■ Brief ■
The result should be an exact copy of the entries that follow, with no pictures included.

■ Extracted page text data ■
----

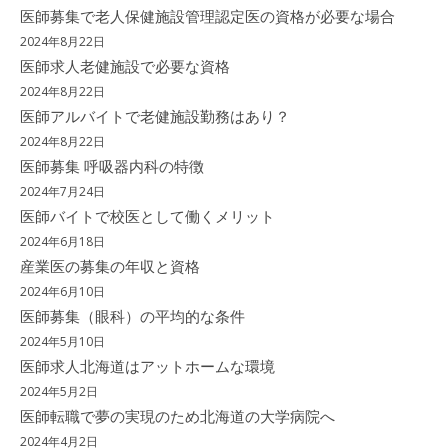
医師募集で老人保健施設管理認定医の資格が必要な場合
2024年8月22日
医師求人老健施設で必要な資格
2024年8月22日
医師アルバイトで老健施設勤務はあり？
2024年8月22日
医師募集 呼吸器内科の特徴
2024年7月24日
医師バイトで校医として働くメリット
2024年6月18日
産業医の募集の年収と資格
2024年6月10日
医師募集（眼科）の平均的な条件
2024年5月10日
医師求人北海道はアットホームな環境
2024年5月2日
医師転職で夢の実現のため北海道の大学病院へ
2024年4月2日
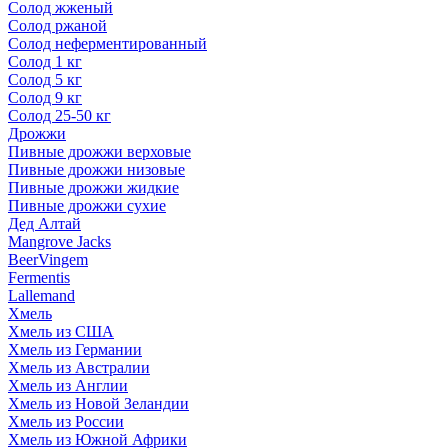
Солод жженый
Солод ржаной
Солод неферментированный
Солод 1 кг
Солод 5 кг
Солод 9 кг
Солод 25-50 кг
Дрожжи
Пивные дрожжи верховые
Пивные дрожжи низовые
Пивные дрожжи жидкие
Пивные дрожжи сухие
Дед Алтай
Mangrove Jacks
BeerVingem
Fermentis
Lallemand
Хмель
Хмель из США
Хмель из Германии
Хмель из Австралии
Хмель из Англии
Хмель из Новой Зеландии
Хмель из России
Хмель из Южной Африки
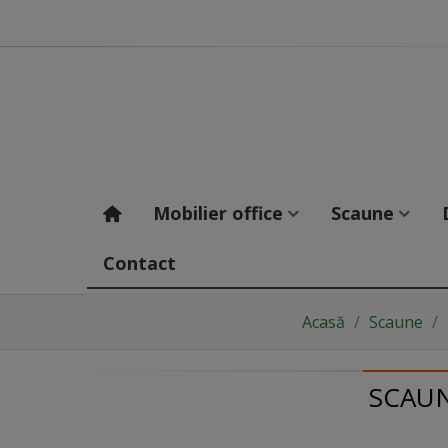
Mobilier office
Scaune
Contact
Acasă
/
Scaune
/
SCAUN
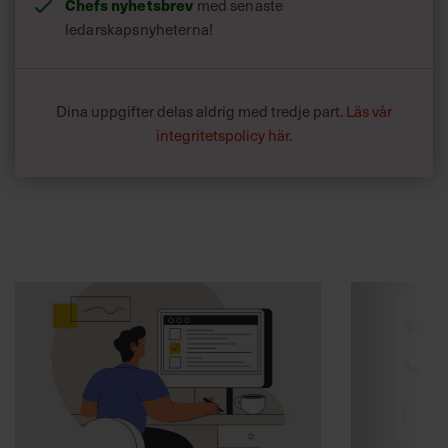
Chefs nyhetsbrev
med senaste
ledarskapsnyheterna!
Dina uppgifter delas aldrig med tredje part.
Läs vår
integritetspolicy här
.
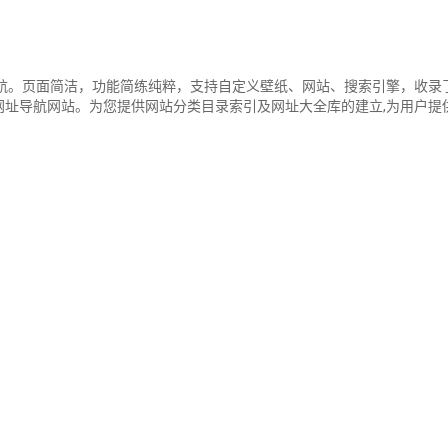
导航。页面简洁，功能简练纯粹，支持自定义壁纸、网站、搜索引擎，收录
网址导航网站。为您提供网站分类目录索引及网址大全库的建立,为用户提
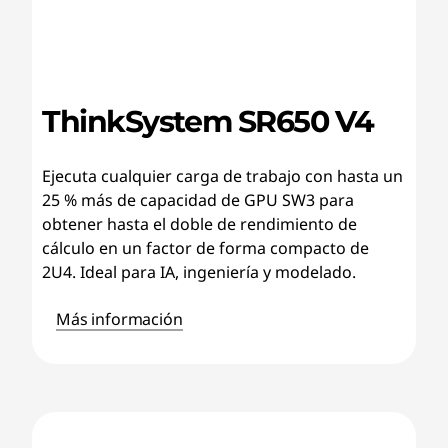
ThinkSystem SR650 V4
Ejecuta cualquier carga de trabajo con hasta un
25 % más de capacidad de GPU SW3 para
obtener hasta el doble de rendimiento de
cálculo en un factor de forma compacto de
2U4. Ideal para IA, ingeniería y modelado.
Más información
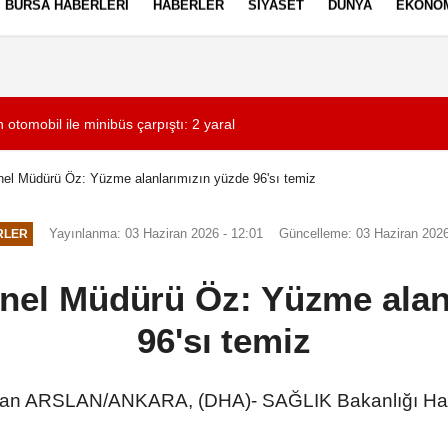
BURSA HABERLERI
HABERLER
SIYASET
DÜNYA
EKONO
ez Politikası
Kullanım Şartları
 otomobil ile minibüs çarpıştı: 2 yaralı
20:26
Gaziosmanpaşa'da
nel Müdürü Öz: Yüzme alanlarımızın yüzde 96'sı temiz
Yayınlanma: 03 Haziran 2026 - 12:01
Güncelleme: 03 Haziran 2026
RLER
enel Müdürü Öz: Yüzme alan
96'sı temiz
an ARSLAN/ANKARA, (DHA)- SAĞLIK Bakanlığı Halk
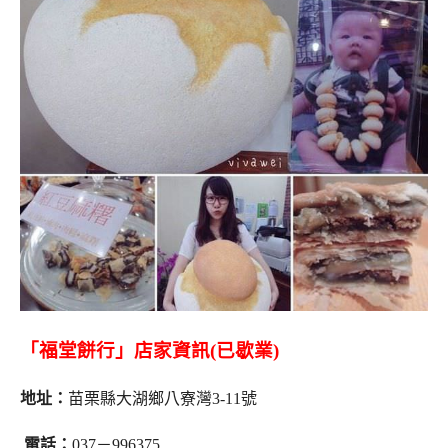
「福堂餅行」店家資訊(已歇業)
地址：
苗栗縣大湖鄉八寮灣3-11號
電話：
037－996375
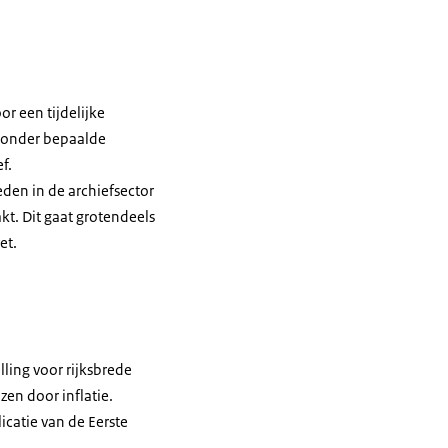
or een tijdelijke
n onder bepaalde
f.
den in de archiefsector
kt. Dit gaat grotendeels
wet.
ling voor rijksbrede
zen door inflatie.
catie van de Eerste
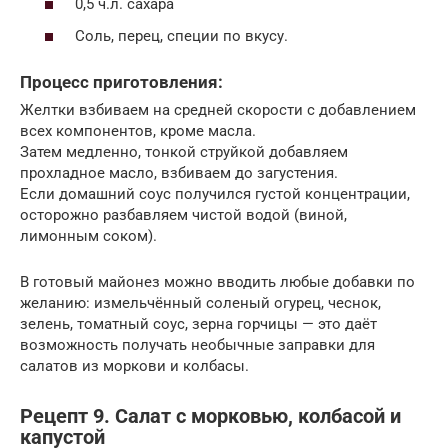
0,5 ч.л. сахара
Соль, перец, специи по вкусу.
Процесс приготовления:
Желтки взбиваем на средней скорости с добавлением
всех компонентов, кроме масла.
Затем медленно, тонкой струйкой добавляем
прохладное масло, взбиваем до загустения.
Если домашний соус получился густой концентрации,
осторожно разбавляем чистой водой (виной,
лимонным соком).
В готовый майонез можно вводить любые добавки по
желанию: измельчённый соленый огурец, чеснок,
зелень, томатный соус, зерна горчицы — это даёт
возможность получать необычные заправки для
салатов из моркови и колбасы.
Рецепт 9. Салат с морковью, колбасой и
капустой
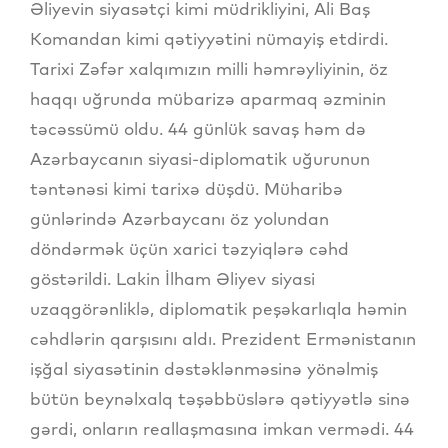
Əliyevin siyasətçi kimi müdrikliyini, Ali Baş
Komandan kimi qətiyyətini nümayiş etdirdi.
Tarixi Zəfər xalqımızın milli həmrəyliyinin, öz
haqqı uğrunda mübarizə aparmaq əzminin
təcəssümü oldu. 44 günlük savaş həm də
Azərbaycanın siyasi-diplomatik uğurunun
təntənəsi kimi tarixə düşdü. Müharibə
günlərində Azərbaycanı öz yolundan
döndərmək üçün xarici təzyiqlərə cəhd
göstərildi. Lakin İlham Əliyev siyasi
uzaqgörənliklə, diplomatik peşəkarlıqla həmin
cəhdlərin qarşısını aldı. Prezident Ermənistanın
işğal siyasətinin dəstəklənməsinə yönəlmiş
bütün beynəlxalq təşəbbüslərə qətiyyətlə sinə
gərdi, onların reallaşmasına imkan vermədi. 44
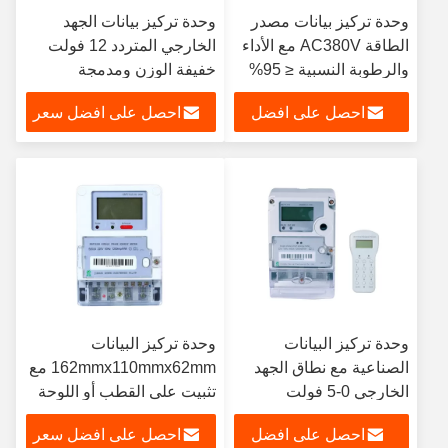
وحدة تركيز بيانات مصدر
وحدة تركيز بيانات الجهد
الطاقة AC380V مع الأداء
الخارجي المتردد 12 فولت
والرطوبة النسبية ≤ 95%
خفيفة الوزن ومدمجة
للتركيب المثبت على القطب
احصل على افضل
احصل على افضل سعر
أو اللوحة 2 رطلا
سعر
وحدة تركيز البيانات
وحدة تركيز البيانات
الصناعية مع نطاق الجهد
162mmx110mmx62mm مع
الخارجي 0-5 فولت
تثبيت على القطب أو اللوحة
ومدى الجهد المدخل 0-10V
احصل على افضل
احصل على افضل سعر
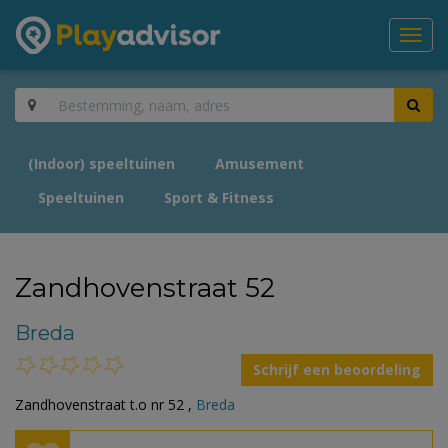
Toggl
navig
(Indoor) speeltuinen
Amusement
Speeltuinen
Sport & Fitness
Zandhovenstraat 52
Breda
Schrijf een beoordeling
Zandhovenstraat t.o nr 52 ,
Breda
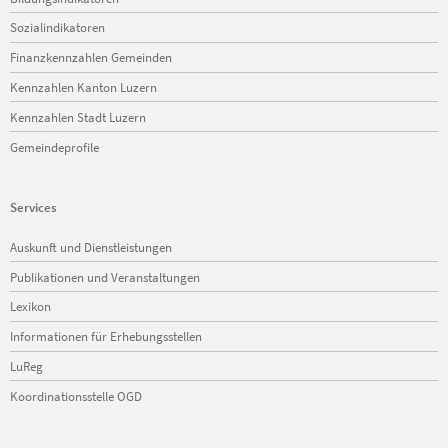
Sozialindikatoren
Finanzkennzahlen Gemeinden
Kennzahlen Kanton Luzern
Kennzahlen Stadt Luzern
Gemeindeprofile
Services
Navigation
Auskunft und Dienstleistungen
überspringen
Publikationen und Veranstaltungen
Lexikon
Informationen für Erhebungsstellen
LuReg
Koordinationsstelle OGD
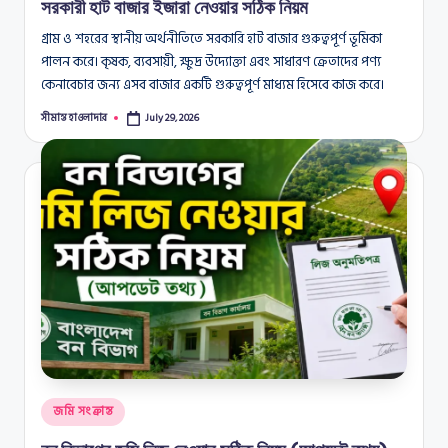
সরকারী হাট বাজার ইজারা নেওয়ার সঠিক নিয়ম
গ্রাম ও শহরের স্থানীয় অর্থনীতিতে সরকারি হাট বাজার গুরুত্বপূর্ণ ভূমিকা
পালন করে। কৃষক, ব্যবসায়ী, ক্ষুদ্র উদ্যোক্তা এবং সাধারণ ক্রেতাদের পণ্য
কেনাবেচার জন্য এসব বাজার একটি গুরুত্বপূর্ণ মাধ্যম হিসেবে কাজ করে।
সীমান্ত হাওলাদার
July 29, 2026
Posted
by
Posted
জমি সংক্রান্ত
in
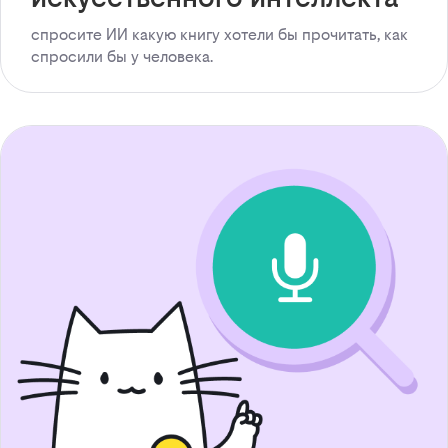
спросите ИИ какую книгу хотели бы прочитать, как
спросили бы у человека.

----

■ Output for this exercise ■
医師募集で老人保健施設管理認定医の資格が必要な場合
2024年8月22日
医師求人老健施設で必要な資格
2024年8月22日
医師アルバイトで老健施設勤務はあり？
2024年8月22日
医師募集 呼吸器内科の特徴
2024年7月24日
医師バイトで校医として働くメリット
2024年6月18日
産業医の募集の年収と資格
2024年6月10日
医師募集（眼科）の平均的な条件
2024年5月10日
医師求人北海道はアットホームな環境
2024年5月2日
医師転職で夢の実現のため北海道の大学病院へ
2024年4月2日
Солод жженый
Солод ржаной
Солод неферментированный
Солод 1 кг
Солод 5 кг
Солод 9 кг
Солод 25-50 кг
Дрожжи
Пивные дрожжи верховые
Пивные дрожжи низовые
Пивные дрожжи жидкие
Пивные дрожжи сухие
Дед Алтай
Mangrove Jacks
BeerVingem
Fermentis
Lallemand
Хмель
Хмель из США
Хмель из Германии
Хмель из Австралии
Хмель из Англии
Хмель из Новой Зеландии
Хмель из России
Хмель из Южной Африки
Mobilier office
Scaune
Contact
Acasă
/
Scaune
/
SCAUN
Chefs nyhetsbrev
med senaste
ledarskapsnyheterna!
Dina uppgifter delas aldrig med tredje part.
Läs vår
integritetspolicy här
.
导航。页面简洁，功能简练纯粹，支持自定义壁纸、网站、搜索引擎，收录
网址导航网站。为您提供网站分类目录索引及网址大全库的建立,为用户提
ThinkSystem SR650 V4
Ejecuta cualquier carga de trabajo con hasta un
25 % más de capacidad de GPU SW3 para
obtener hasta el doble de rendimiento de
cálculo en un factor de forma compacto de
2U4. Ideal para IA, ingeniería y modelado.
Más información
BURSA HABERLERI
HABERLER
SIYASET
DÜNYA
EKONO
ez Politikası
Kullanım Şartları
 otomobil ile minibüs çarpıştı: 2 yaralı
20:26
Gaziosmanpaşa'da
nel Müdürü Öz: Yüzme alanlarımızın yüzde 96'sı temiz
Yayınlanma: 03 Haziran 2026 - 12:01
Güncelleme: 03 Haziran 2026
RLER
enel Müdürü Öz: Yüzme alan
96'sı temiz
an ARSLAN/ANKARA, (DHA)- SAĞLIK Bakanlığı Halk
「福堂餅行」店家資訊(已歇業)
地址：
苗栗縣大湖鄉八寮灣3-11號
電話：
037－996375
or een tijdelijke
n onder bepaalde
f.
den in de archiefsector
kt. Dit gaat grotendeels
wet.
ling voor rijksbrede
zen door inflatie.
catie van de Eerste
0,5 ч.л. сахара
Соль, перец, специи по вкусу.
Процесс приготовления:
Желтки взбиваем на средней скорости с добавлением
всех компонентов, кроме масла.
Затем медленно, тонкой струйкой добавляем
прохладное масло, взбиваем до загустения.
Если домашний соус получился густой концентрации,
осторожно разбавляем чистой водой (виной,
лимонным соком).
В готовый майонез можно вводить любые добавки по
желанию: измельчённый соленый огурец, чеснок,
зелень, томатный соус, зерна горчицы — это даёт
возможность получать необычные заправки для
салатов из моркови и колбасы.
Рецепт 9. Салат с морковью, колбасой и
капустой
Əliyevin siyasətçi kimi müdrikliyini, Ali Baş
Komandan kimi qətiyyətini nümayiş etdirdi.
Tarixi Zəfər xalqımızın milli həmrəyliyinin, öz
haqqı uğrunda mübarizə aparmaq əzminin
təcəssümü oldu. 44 günlük savaş həm də
Azərbaycanın siyasi-diplomatik uğurunun
təntənəsi kimi tarixə düşdü. Müharibə
günlərində Azərbaycanı öz yolundan
döndərmək üçün xarici təzyiqlərə cəhd
göstərildi. Lakin İlham Əliyev siyasi
uzaqgörənliklə, diplomatik peşəkarlıqla həmin
cəhdlərin qarşısını aldı. Prezident Ermənistanın
işğal siyasətinin dəstəklənməsinə yönəlmiş
bütün beynəlxalq təşəbbüslərə qətiyyətlə sinə
gərdi, onların reallaşmasına imkan vermədi. 44
وحدة تركيز بيانات مصدر
وحدة تركيز بيانات الجهد
الطاقة AC380V مع الأداء
الخارجي المتردد 12 فولت
والرطوبة النسبية ≤ 95%
خفيفة الوزن ومدمجة
للتركيب المثبت على القطب
احصل على افضل
احصل على افضل سعر
أو اللوحة 2 رطلا
سعر
وحدة تركيز البيانات
وحدة تركيز البيانات
الصناعية مع نطاق الجهد
162mmx110mmx62mm مع
الخارجي 0-5 فولت
تثبيت على القطب أو اللوحة
ومدى الجهد المدخل 0-10V
احصل على افضل
احصل على افضل سعر
Toggl
navig
(Indoor) speeltuinen
Amusement
Speeltuinen
Sport & Fitness
Zandhovenstraat 52
Breda
Schrijf een beoordeling
Zandhovenstraat t.o nr 52 ,
Breda
Sozialindikatoren
Finanzkennzahlen Gemeinden
Kennzahlen Kanton Luzern
Kennzahlen Stadt Luzern
Gemeindeprofile
Services
Navigation
Auskunft und Dienstleistungen
überspringen
Publikationen und Veranstaltungen
Lexikon
Informationen für Erhebungsstellen
LuReg
Koordinationsstelle OGD
সরকারী হাট বাজার ইজারা নেওয়ার সঠিক নিয়ম
গ্রাম ও শহরের স্থানীয় অর্থনীতিতে সরকারি হাট বাজার গুরুত্বপূর্ণ ভূমিকা
পালন করে। কৃষক, ব্যবসায়ী, ক্ষুদ্র উদ্যোক্তা এবং সাধারণ ক্রেতাদের পণ্য
কেনাবেচার জন্য এসব বাজার একটি গুরুত্বপূর্ণ মাধ্যম হিসেবে কাজ করে।
সীমান্ত হাওলাদার
July 29, 2026
Posted
by
Posted
জমি সংক্রান্ত
in
спросите ИИ какую книгу хотели бы прочитать, как
спросили бы у человека.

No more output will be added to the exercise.